Allahü teâlâ, mekândan münezzehtir. Düşünülen her şey O değildir.
Hiçbir şeye benzemez. İnsanların kolay anlaması için mecazi teşbihlerde
bulunarak hadis-i kudsilerde buyuruyor ki:
(Ey
Âdemoğlu, bana gelmek için ayağa kalkarsan, ben de sana doğru yürürüm. Bana
doğru yürürsen, ben de sana doğru koşarım.) [İ.
Ahmed]
(Sevdiğim
kulumun gören gözü, işiten kulağı, tutan eli, yürüyen ayağı, konuşan dili
olurum. İstediğini veririm.) [Beyheki]
(Bana
bir karış yaklaşana, ben bir arşın yaklaşırım. Bir arşın yaklaşana, bir kulaç
yaklaşırım. Yürüyerek gelene, koşarak yaklaşırım.) [Buhari]
Demek
ki, Allahü teâlâ, affetmek ve bol sevap
vermek için, bir vesile arıyor. Bir kere inanarak kelime-i şehadet söyleyene,
bunu muhafaza edip Müslüman olarak ölene sonsuz olarak Cennetini veriyor.

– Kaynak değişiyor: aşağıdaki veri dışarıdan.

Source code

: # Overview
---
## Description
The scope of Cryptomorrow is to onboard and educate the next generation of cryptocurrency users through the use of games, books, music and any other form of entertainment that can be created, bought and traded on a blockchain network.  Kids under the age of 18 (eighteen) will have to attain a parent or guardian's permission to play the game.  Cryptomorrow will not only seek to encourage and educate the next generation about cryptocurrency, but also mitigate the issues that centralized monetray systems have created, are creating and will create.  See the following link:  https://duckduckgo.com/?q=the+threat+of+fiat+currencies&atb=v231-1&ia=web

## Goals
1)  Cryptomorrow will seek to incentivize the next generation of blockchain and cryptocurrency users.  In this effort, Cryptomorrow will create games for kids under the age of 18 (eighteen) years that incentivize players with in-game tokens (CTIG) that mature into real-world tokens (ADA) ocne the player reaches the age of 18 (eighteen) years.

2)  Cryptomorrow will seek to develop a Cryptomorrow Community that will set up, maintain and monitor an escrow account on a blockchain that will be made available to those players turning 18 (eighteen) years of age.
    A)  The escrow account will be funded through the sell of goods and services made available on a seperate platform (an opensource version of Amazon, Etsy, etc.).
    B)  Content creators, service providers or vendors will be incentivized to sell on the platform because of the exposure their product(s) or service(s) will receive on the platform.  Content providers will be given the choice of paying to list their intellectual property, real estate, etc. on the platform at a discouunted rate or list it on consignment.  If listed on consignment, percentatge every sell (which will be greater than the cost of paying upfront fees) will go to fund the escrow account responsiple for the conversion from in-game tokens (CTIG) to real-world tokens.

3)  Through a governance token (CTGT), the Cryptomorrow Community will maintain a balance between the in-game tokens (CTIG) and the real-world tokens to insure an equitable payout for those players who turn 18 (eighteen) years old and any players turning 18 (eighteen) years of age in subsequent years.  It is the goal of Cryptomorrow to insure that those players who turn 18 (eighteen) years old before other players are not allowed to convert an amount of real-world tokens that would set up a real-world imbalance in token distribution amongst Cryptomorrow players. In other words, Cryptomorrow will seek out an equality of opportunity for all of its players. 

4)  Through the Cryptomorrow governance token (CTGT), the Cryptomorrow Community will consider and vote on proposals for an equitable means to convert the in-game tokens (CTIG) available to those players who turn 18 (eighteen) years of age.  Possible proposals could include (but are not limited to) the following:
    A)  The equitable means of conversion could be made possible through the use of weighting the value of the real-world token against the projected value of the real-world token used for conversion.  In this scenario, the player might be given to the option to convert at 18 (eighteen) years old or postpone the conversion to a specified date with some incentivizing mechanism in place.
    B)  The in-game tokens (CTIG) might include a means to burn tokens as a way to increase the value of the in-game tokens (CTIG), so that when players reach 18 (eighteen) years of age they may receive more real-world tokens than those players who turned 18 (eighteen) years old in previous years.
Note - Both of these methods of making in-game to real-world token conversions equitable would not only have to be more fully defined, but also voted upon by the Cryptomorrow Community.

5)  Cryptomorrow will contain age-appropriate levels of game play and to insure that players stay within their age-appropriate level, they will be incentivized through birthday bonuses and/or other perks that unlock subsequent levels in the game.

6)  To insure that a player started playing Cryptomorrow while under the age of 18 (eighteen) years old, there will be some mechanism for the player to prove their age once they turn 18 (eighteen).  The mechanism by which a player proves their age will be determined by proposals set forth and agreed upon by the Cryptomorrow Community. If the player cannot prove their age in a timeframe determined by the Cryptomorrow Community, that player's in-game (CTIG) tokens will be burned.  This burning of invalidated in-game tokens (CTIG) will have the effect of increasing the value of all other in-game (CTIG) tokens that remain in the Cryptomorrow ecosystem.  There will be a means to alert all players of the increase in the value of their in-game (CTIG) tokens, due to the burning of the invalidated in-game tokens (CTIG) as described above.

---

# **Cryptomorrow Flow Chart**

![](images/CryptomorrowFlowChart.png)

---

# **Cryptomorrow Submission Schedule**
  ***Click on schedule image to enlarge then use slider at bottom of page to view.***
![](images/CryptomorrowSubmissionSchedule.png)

Kelime-i şehadet söyleyen kimse, haramlardan kaçmaz ve ibadetleri yapmazsa, imanlı
ölmesi çok zordur. İmansız ölen de ebedi olarak Cehennemliktir. İmanlı ölen de,
günahlarının cezasını çektikten sonra Cennete girer. Yahut affa uğrayarak
Cennete girer. İmanlı ölmek için de, Allahü teâlânın
emir ve yasaklarına riayet etmek gerekir.
Mümin,
orta yolda olmalıdır. Yani Allahü teâlânın
rahmetinden ümidini kesmemeli, azabından da emin olmamalıdır!